Dorje thought that if Pasang waited where he was he would freeze to death within an hour.

“Okay, Little Pasang,” he said. “You clip on to my harness. I have an ice axe. We will go together.”

Little Pasang looked shocked. “No!” he said. “Dangerous. Maybe we will die.”

Could he hold the two of them? Dorje wondered to himself. If he slipped, they would both plunge to their deaths. If Little Pasang caught a boot or mistimed his step, he would drag Dorje down with him. The Sherpa pictured himself toppling from the Bottleneck.

His wife, Dawa Futi, had told him over and over back in Kathmandu not to go to K2 because it was too dangerous. She had cried, and she had never cried when he had left on expeditions before.

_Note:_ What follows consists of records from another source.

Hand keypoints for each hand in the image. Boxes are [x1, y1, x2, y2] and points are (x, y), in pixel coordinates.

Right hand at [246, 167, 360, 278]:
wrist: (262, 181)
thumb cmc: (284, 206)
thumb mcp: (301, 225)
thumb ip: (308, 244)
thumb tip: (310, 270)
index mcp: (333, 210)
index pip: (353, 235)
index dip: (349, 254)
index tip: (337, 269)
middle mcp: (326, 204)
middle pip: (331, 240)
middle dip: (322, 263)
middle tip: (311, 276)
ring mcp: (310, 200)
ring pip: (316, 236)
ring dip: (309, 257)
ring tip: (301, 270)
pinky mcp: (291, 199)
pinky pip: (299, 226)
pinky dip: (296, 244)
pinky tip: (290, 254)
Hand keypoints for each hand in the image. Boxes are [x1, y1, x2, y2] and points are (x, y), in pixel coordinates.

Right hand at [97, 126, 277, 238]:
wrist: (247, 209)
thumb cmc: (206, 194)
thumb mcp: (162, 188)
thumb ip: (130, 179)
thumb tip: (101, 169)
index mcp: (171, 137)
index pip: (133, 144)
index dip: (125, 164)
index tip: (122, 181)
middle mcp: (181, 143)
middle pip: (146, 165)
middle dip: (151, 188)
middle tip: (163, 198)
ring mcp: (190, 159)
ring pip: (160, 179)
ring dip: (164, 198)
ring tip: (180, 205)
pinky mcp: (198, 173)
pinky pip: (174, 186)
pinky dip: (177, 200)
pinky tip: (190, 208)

He thought of his two daughters, Tshering Namdu and Tenzing Futi. They attended the expensive English-language school just outside Kathmandu, Little Angels' School. What would they do without him? And his brother, Ngawang, and his sister who had moved in to live with his family and depended on Dorje? How would they survive?

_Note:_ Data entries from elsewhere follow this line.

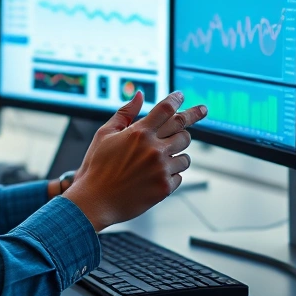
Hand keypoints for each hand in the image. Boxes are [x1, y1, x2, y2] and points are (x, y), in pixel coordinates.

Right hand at [63, 91, 206, 231]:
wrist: (95, 200)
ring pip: (185, 156)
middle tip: (201, 111)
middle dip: (191, 119)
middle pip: (184, 130)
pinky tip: (156, 175)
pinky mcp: (165, 188)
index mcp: (139, 133)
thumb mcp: (104, 134)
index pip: (166, 109)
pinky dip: (171, 174)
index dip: (176, 99)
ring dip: (178, 153)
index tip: (181, 96)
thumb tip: (139, 95)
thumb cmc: (97, 167)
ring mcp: (161, 169)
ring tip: (163, 156)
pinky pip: (179, 176)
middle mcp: (154, 149)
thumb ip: (124, 113)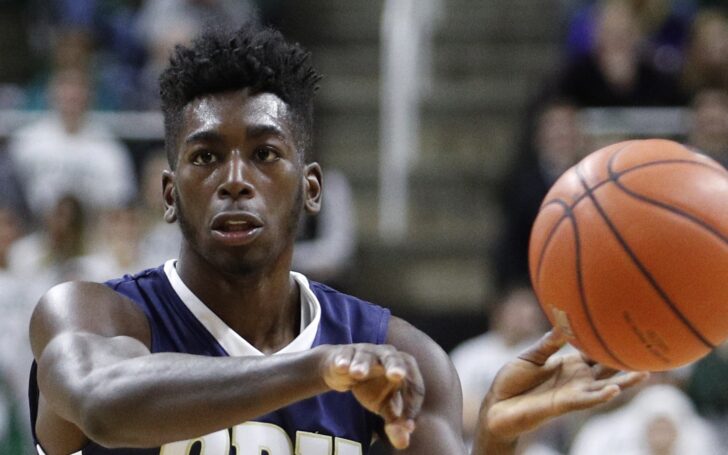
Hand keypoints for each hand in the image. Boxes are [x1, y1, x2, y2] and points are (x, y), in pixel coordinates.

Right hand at [320, 344, 424, 448]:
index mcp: (404, 367)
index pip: (413, 384)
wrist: (342, 370)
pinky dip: (344, 362)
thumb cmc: (372, 387)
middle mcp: (386, 356)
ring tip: (358, 373)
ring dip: (362, 365)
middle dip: (395, 366)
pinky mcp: (345, 354)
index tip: (404, 423)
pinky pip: (345, 356)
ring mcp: (365, 352)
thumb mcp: (385, 406)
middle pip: (393, 358)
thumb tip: (403, 442)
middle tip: (397, 376)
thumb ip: (396, 423)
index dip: (411, 404)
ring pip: (366, 356)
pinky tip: (343, 368)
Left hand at [482, 330, 648, 441]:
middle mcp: (577, 379)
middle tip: (652, 352)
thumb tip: (563, 322)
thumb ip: (548, 343)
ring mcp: (573, 392)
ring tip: (646, 374)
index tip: (629, 328)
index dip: (611, 342)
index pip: (596, 352)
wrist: (496, 404)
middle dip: (628, 362)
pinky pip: (585, 401)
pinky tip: (613, 391)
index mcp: (570, 364)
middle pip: (608, 370)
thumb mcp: (531, 356)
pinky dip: (599, 396)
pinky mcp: (563, 405)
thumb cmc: (512, 380)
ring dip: (625, 383)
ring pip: (604, 388)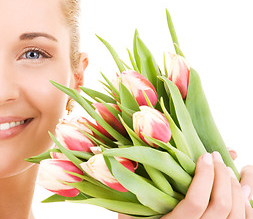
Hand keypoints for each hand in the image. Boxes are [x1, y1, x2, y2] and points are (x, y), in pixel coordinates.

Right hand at [118, 151, 251, 218]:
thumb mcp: (128, 211)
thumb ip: (133, 188)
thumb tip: (134, 159)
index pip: (196, 202)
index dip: (204, 176)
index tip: (204, 156)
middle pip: (221, 206)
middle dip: (222, 175)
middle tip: (215, 156)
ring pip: (237, 215)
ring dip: (237, 187)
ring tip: (228, 168)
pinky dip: (248, 202)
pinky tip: (245, 186)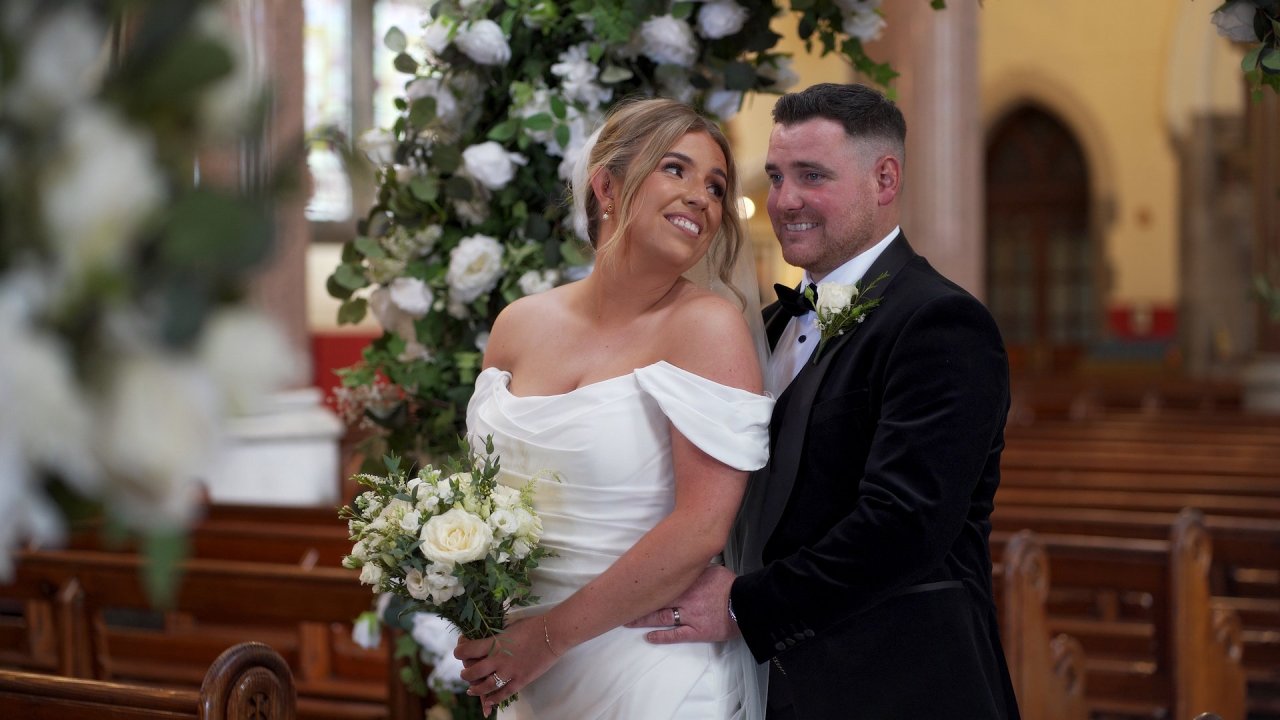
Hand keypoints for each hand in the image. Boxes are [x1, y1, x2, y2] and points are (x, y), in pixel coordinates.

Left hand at [454, 616, 557, 716]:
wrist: (553, 633)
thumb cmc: (532, 626)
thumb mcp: (508, 627)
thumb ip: (496, 637)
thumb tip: (486, 640)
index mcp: (494, 643)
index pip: (466, 650)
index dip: (459, 652)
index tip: (460, 652)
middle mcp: (498, 659)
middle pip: (472, 672)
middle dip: (465, 674)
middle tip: (465, 674)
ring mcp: (509, 672)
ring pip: (484, 686)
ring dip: (475, 689)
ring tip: (471, 690)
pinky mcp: (521, 680)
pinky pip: (503, 694)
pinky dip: (493, 699)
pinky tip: (488, 701)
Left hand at [624, 564, 739, 643]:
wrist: (746, 603)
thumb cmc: (731, 585)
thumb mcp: (712, 569)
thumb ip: (695, 569)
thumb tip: (684, 562)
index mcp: (687, 582)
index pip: (660, 582)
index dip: (644, 584)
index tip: (629, 585)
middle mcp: (685, 598)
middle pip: (656, 600)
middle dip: (639, 603)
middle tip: (621, 605)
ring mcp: (690, 616)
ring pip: (662, 617)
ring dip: (644, 620)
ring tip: (629, 622)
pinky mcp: (697, 632)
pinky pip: (676, 635)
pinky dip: (661, 636)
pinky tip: (649, 637)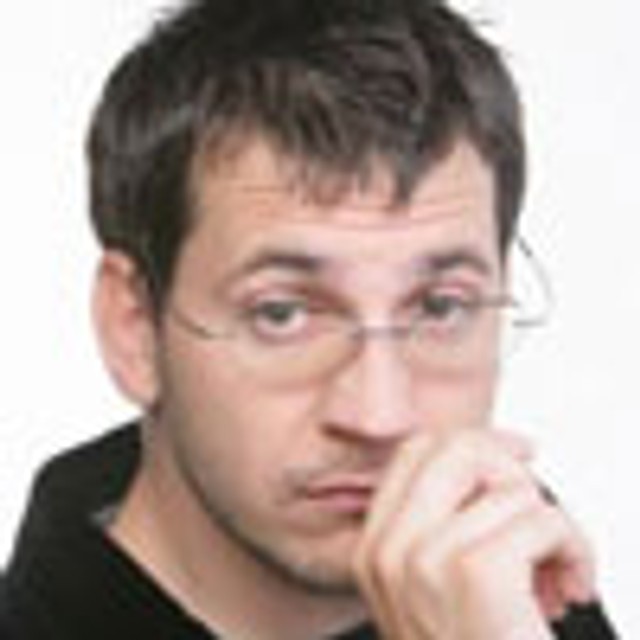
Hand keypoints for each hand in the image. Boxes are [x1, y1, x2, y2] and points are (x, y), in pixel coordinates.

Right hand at [354, 430, 595, 639]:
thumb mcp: (444, 593)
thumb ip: (448, 526)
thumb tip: (501, 455)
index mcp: (376, 551)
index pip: (415, 453)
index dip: (475, 444)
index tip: (519, 456)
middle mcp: (388, 551)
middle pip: (454, 448)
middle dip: (513, 474)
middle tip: (539, 524)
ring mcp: (423, 560)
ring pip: (510, 486)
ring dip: (557, 530)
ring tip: (558, 576)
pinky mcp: (473, 574)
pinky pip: (539, 519)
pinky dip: (574, 551)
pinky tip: (567, 589)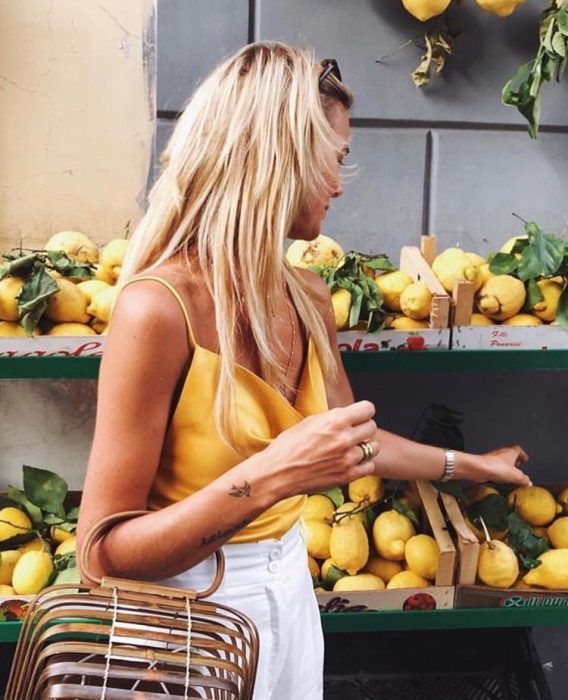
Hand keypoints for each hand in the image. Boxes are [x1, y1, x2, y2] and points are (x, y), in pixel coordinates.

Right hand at [264, 400, 380, 496]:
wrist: (277, 473)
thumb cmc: (287, 447)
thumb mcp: (309, 422)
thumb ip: (331, 418)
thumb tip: (346, 417)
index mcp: (335, 421)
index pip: (368, 408)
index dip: (363, 411)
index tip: (359, 415)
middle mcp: (344, 438)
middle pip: (372, 427)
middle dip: (363, 428)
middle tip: (354, 432)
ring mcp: (347, 459)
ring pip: (373, 447)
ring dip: (365, 446)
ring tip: (351, 448)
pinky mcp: (347, 476)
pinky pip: (369, 466)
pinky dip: (362, 464)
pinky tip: (350, 462)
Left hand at [467, 444, 530, 485]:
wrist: (478, 468)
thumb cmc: (496, 467)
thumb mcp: (516, 475)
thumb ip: (524, 479)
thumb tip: (528, 482)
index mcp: (510, 452)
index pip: (518, 450)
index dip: (522, 454)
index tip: (525, 458)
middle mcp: (501, 453)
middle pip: (509, 455)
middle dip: (514, 461)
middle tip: (518, 467)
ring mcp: (492, 458)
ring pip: (501, 461)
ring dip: (506, 467)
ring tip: (509, 475)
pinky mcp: (485, 465)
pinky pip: (494, 468)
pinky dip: (498, 472)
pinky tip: (499, 479)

Dorje also had his own dreams. Not that long ago, it seemed, although it was ten or more years now, when he was about Little Pasang's age, he had started in the business as a mere porter, fresh from the Rolwaling valley. Gradually he had built a reputation and started his own company; he had climbed Everest ten times; his life had changed. He didn't want to throw everything away. One day, maybe, he and his family might move, to be near Meyer in the United States. His girls might go to an American school.

Now on the Traverse, Dorje felt his voice shake as he spoke to the young Sherpa who was looking at him so expectantly.

“We will go together,” Dorje said again to Pasang. “We have two choices. Maybe we arrive together, or we die together. Don't worry. I will not leave you.”

Each had a six-foot-long rope connected to his harness and they clipped the two ropes together. Dorje turned to face the slope, and Little Pasang climbed down a few feet below him, balancing with his hands and kicking into the ice with the crampons on his boots. Dorje felt the extra weight and then followed the other man down. He attempted to keep a short space between them and coordinated the placement of his ice axe and his crampons with Pasang's own steps just below. He concentrated hard, snapping out short commands and listening for Little Pasang's answer. He could hear Pasang's heavy breathing.

“Comfortable?”

“Fine! You?” said Pasang.

“You keep balanced, otherwise if you slip, we go!”

“You just hold on to that axe!”

There were further loud icefalls as they descended, and small pieces of ice from the serac pattered around them. Each time, the two men froze and gazed up nervously to see which way they should go to avoid the ice, until the air was quiet before going on.

“I am all right,” Little Pasang said.

After one icefall, Little Pasang slipped and pulled Dorje down.

Dorje held the tip of his axe in the ice with both hands, trying desperately to control their fall.

“We are going!” he cried through gritted teeth. “Now we are finished!”

Pasang screamed. They slipped for ninety feet. But the axe blade struck a crack and held them.

“Little Pasang, I thought that was it!” Dorje said.

When the slope eased, they found Pemba Gyalje waiting for them. The relief of surviving made Dorje feel lightheaded. For the past hour he had forced himself to block out thoughts of his family, and only now did he allow himself to think of them again. He felt hot from the climb, and happy and lucky that the mountain had allowed him to survive.